YOUR TASK – Only one stretch of the listing below is wanted. Begin at the line that has "[7] Krattenmacher R.", stop after the line that has "[8] Bachmann G, Sulak", and repeat every line in between exactly.

SUPPLIED MATERIAL –
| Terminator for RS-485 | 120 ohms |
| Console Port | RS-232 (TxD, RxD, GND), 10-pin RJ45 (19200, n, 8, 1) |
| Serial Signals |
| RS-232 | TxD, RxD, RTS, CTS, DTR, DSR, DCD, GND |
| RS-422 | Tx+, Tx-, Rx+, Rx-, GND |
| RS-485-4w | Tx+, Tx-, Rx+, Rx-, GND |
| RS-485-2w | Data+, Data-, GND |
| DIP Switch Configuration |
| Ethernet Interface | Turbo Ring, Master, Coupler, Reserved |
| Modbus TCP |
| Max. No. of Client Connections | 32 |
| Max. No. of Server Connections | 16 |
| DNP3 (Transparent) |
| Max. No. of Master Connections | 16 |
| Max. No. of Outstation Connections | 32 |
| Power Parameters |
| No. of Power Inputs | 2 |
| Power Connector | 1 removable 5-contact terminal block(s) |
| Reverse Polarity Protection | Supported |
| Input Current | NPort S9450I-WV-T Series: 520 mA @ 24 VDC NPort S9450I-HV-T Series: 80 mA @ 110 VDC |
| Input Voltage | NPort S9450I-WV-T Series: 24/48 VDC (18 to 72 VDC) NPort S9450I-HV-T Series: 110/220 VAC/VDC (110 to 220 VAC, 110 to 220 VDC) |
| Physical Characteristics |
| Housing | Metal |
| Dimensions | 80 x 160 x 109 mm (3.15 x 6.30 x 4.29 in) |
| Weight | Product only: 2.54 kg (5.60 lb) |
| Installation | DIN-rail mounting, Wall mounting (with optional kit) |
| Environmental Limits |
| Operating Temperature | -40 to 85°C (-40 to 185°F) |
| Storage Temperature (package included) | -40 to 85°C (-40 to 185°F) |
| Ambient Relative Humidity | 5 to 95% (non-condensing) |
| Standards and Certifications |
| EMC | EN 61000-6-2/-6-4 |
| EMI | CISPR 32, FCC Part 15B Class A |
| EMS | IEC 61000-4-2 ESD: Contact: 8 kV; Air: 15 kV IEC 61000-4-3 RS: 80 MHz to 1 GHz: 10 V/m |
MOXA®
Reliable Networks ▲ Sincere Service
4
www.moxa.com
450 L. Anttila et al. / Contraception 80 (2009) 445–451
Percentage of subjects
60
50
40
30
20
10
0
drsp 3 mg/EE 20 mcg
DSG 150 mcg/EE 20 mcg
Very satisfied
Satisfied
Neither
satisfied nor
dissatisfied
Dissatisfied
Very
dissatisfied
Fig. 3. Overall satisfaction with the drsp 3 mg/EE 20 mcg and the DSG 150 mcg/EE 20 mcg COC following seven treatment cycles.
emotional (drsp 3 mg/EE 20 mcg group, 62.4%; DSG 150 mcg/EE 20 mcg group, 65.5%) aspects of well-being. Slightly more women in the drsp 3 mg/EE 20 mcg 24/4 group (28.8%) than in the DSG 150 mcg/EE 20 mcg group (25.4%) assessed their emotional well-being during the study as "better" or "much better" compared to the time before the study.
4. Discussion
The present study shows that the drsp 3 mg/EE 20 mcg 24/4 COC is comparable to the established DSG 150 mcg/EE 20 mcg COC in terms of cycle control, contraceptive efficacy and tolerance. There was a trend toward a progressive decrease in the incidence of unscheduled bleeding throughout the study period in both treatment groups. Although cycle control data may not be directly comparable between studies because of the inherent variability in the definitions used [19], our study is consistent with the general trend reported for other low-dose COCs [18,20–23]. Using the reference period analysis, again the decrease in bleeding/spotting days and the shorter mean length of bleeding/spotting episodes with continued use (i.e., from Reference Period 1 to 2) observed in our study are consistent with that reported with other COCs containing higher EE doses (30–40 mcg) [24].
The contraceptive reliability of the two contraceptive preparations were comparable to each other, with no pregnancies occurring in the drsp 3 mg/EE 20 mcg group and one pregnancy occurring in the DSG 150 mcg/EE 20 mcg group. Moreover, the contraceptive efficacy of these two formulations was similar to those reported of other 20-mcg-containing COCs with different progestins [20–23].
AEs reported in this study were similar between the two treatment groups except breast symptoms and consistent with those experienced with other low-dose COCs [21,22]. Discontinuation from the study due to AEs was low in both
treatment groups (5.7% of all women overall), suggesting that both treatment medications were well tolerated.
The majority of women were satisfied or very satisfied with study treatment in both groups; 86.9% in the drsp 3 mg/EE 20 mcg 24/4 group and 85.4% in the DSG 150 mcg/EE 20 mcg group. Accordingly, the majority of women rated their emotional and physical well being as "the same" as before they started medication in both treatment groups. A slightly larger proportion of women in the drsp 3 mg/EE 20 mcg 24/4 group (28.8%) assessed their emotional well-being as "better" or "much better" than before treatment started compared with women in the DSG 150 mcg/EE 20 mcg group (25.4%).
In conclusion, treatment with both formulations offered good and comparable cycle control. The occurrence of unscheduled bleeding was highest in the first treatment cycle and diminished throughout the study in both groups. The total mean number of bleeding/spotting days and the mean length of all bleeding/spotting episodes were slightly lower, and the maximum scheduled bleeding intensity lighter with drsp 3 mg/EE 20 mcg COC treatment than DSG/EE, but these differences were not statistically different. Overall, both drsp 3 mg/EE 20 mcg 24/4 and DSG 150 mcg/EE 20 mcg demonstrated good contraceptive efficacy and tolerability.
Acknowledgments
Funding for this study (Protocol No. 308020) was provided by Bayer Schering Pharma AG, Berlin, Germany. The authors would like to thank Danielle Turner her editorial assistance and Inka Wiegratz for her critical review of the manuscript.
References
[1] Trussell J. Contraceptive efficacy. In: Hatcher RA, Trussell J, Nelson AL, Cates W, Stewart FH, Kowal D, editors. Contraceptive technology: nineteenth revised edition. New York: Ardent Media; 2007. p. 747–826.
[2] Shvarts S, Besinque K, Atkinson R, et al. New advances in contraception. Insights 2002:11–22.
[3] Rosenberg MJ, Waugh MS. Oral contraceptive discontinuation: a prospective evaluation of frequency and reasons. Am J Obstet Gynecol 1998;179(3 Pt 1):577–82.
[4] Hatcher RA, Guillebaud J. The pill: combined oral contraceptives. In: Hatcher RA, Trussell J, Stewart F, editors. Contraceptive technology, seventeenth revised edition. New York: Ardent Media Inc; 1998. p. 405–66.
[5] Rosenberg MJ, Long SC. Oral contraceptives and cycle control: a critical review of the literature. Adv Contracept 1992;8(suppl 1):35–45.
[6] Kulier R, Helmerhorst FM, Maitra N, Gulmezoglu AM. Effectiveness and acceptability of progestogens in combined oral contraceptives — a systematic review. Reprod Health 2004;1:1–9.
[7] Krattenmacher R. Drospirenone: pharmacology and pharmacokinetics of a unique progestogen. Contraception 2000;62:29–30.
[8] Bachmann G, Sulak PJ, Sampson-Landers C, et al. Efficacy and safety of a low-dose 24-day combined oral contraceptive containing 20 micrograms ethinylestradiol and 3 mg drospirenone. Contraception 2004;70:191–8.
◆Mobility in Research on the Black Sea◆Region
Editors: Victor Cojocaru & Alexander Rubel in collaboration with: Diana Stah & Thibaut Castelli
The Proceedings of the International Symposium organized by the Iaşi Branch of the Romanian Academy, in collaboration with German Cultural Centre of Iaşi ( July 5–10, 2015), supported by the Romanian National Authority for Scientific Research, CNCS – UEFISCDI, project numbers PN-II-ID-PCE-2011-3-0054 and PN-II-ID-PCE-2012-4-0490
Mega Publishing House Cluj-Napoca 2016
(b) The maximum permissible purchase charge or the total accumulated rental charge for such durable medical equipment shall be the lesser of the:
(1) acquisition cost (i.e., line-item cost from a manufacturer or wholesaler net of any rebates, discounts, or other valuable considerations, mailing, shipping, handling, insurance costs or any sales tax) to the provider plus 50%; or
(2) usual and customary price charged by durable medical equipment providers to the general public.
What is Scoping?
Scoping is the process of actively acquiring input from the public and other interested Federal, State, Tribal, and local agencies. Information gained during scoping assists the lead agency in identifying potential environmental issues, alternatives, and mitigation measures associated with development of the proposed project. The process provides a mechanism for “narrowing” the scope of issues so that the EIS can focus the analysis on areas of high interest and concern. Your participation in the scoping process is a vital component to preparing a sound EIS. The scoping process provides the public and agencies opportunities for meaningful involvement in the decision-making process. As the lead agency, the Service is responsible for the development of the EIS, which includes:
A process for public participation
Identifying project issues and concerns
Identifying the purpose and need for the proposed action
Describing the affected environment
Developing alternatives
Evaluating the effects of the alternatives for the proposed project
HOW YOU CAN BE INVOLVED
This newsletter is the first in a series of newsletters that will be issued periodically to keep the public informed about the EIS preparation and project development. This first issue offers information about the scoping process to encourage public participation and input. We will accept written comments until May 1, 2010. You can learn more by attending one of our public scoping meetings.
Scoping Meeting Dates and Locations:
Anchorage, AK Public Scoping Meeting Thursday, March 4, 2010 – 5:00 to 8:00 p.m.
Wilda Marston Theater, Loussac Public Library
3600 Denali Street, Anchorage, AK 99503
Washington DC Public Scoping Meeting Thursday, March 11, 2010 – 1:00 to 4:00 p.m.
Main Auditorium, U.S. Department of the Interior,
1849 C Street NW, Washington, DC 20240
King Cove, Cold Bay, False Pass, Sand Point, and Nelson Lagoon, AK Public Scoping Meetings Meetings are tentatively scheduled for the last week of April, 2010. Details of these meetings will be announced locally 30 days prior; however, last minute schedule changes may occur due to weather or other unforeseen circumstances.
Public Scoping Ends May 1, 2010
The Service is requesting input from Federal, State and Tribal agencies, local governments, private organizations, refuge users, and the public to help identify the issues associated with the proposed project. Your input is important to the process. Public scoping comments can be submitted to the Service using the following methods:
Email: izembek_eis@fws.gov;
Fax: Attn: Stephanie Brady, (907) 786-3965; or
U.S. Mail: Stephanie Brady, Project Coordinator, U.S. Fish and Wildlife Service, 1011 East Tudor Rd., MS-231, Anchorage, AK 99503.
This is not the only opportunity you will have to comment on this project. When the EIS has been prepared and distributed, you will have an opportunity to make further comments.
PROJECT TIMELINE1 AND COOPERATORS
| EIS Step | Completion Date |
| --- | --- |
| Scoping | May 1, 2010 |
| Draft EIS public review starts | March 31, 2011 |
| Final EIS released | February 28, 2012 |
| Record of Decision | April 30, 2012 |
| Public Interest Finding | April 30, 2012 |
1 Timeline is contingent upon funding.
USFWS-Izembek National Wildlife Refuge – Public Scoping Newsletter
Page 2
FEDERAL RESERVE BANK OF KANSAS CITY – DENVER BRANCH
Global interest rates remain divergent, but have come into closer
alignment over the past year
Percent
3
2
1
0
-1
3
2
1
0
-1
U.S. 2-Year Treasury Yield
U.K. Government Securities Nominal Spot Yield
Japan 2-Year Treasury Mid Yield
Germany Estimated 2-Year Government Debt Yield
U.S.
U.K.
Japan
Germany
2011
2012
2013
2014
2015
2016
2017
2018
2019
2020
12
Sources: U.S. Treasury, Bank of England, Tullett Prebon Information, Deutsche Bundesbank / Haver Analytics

SOLUTION TO THE EXERCISE –
[7] Krattenmacher R. Drospirenone: pharmacology and pharmacokinetics of a unique progestogen. Contraception 2000;62:29–30.
[8] Bachmann G, Sulak PJ, Sampson-Landers C, et al. Efficacy and safety of a low-dose 24-day combined oral contraceptive containing 20 micrograms ethinylestradiol and 3 mg drospirenone. Contraception 2004;70:191–8.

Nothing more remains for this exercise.